Investors often get excited when they learn that a private company they’re following is planning an initial public offering, and last year’s IPO momentum carried over into 2021. Nasdaq saw 91 IPOs in January alone, and more than two-thirds were special-purpose acquisition companies (SPACs), one of Wall Street’s hottest trends.
What exactly is a SPAC — and how does it work? A SPAC is set up with no commercial operations of its own; it is formed only to raise capital for the purpose of acquiring an existing private company. SPACs have been around for decades, as seen in the chart below, but they have recently gained popularity as a medium for smaller, private companies to go public. Examples of companies recently going through a SPAC merger are DraftKings, Virgin Galactic, Opendoor and Nikola, to name a few.
SPACs make no products and do not sell anything. The only asset a SPAC has is the money it raises through an IPO. Institutional investors (or very wealthy investors) typically create SPACs, which often are referred to as “blank check companies” because when they raise money, investors do not know what the eventual acquisition target will be. By design, SPACs have a specific period of time — normally two years — to identify a suitable company to acquire.
SPACs are not allowed to prescreen investments or sign letters of intent prior to going public or raising monies. The money raised in the IPO is placed in an interest-bearing trust account, and funds cannot be dispersed except to complete an acquisition or to be returned to investors if the SPAC is liquidated because it could not close a deal quickly enough.
If a company agrees to be acquired by a SPAC, it will forgo the IPO process during the two-year open period. Investors, therefore, receive immediate liquidity and equity exposure via the SPAC. Assuming SPAC shareholders approve the merger, the SPAC’s name changes to the name of the acquired company when the purchase is complete.

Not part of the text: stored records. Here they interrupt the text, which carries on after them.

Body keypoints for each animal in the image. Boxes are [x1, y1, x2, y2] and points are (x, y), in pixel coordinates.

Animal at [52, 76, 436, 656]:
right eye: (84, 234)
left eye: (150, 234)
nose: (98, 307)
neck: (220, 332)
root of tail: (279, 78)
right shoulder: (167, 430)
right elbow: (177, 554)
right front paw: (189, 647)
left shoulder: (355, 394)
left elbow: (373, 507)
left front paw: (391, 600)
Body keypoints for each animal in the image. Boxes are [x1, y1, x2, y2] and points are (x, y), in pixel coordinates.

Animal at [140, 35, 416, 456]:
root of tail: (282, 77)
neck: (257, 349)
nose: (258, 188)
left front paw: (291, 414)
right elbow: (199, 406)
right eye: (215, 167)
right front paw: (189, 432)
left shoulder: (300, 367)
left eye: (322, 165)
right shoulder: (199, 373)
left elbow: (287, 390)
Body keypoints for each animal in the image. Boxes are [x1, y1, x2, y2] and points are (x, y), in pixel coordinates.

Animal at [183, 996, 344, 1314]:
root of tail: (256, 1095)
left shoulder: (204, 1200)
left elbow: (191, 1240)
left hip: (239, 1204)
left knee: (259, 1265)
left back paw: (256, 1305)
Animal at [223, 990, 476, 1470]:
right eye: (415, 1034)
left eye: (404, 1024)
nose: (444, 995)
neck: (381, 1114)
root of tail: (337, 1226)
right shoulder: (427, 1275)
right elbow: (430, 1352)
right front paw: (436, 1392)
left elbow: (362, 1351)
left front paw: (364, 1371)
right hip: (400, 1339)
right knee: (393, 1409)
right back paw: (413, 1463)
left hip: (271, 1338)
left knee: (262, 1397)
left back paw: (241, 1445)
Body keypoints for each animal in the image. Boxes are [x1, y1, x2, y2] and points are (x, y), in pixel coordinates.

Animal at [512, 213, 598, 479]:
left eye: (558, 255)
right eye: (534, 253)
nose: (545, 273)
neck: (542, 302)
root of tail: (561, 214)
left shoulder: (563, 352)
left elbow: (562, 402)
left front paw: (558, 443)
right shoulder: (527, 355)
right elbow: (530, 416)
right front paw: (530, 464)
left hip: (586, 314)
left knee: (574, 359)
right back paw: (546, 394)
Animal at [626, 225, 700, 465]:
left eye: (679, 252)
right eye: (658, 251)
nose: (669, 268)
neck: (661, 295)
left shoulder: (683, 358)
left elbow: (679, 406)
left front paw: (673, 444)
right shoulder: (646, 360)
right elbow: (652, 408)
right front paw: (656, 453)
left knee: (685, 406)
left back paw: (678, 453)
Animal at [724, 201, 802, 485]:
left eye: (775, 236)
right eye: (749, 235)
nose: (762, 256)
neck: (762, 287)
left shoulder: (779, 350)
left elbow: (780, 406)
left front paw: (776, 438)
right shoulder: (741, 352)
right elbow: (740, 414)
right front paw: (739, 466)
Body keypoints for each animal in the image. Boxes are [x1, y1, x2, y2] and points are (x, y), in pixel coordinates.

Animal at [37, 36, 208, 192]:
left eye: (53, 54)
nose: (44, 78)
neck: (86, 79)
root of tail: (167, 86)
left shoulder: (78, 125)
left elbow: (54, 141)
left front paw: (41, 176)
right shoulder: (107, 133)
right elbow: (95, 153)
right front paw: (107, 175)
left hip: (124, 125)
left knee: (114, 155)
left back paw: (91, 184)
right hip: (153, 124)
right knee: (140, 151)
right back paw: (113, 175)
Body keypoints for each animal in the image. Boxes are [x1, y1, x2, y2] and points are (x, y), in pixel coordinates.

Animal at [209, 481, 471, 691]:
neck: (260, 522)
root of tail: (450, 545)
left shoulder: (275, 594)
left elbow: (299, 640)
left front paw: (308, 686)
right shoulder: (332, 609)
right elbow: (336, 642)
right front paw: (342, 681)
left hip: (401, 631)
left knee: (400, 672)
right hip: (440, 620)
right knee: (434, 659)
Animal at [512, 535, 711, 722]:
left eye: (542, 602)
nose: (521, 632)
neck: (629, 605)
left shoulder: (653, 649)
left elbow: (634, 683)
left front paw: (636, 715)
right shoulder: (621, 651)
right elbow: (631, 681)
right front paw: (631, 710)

What can go wrong with investing in a SPAC? Not every SPAC completes all the phases in the chart above within the two-year window. Target companies run the risk of having their acquisition rejected by SPAC shareholders. SPAC investors are putting money blindly into an investment vehicle, not knowing what company may be acquired with their investment. The due diligence process of the SPAC is not as thorough as that of the IPO process, and therefore, can be riskier.
There are no guarantees that SPAC returns will not fall short of the average post-market return. Most SPAC investors are not buying at the SPAC’s IPO price, usually $10 per share. Instead, they often buy shares on the open market, with a considerable premium added. If the SPAC is unable to close a merger, it returns $10 per share to the investor, possibly far less than what the investor paid.
So, what can we learn from all this? SPACs can be a good investment vehicle. However, investors need to understand the risks involved and the hidden danger of paying a premium price while not knowing what company they may end up acquiring. Investors should invest only as much as they are willing to lose, and if one does invest, it should be part of a well-diversified portfolio.
From an investment perspective, we use the above insights to help with the strategic and tactical asset allocation based on where we see the portfolio heading over the next five to seven years, with short-term adjustments along the way. We are not trying to time the market, but we will try to take advantage when we see where the market is heading. Having a well-balanced, diversified, liquid portfolio and a financial plan are keys to successful investing. The best option is to stick with a broadly diversified portfolio that can help you to achieve your own specific financial goals – regardless of market volatility. Long-term fundamentals are what matter.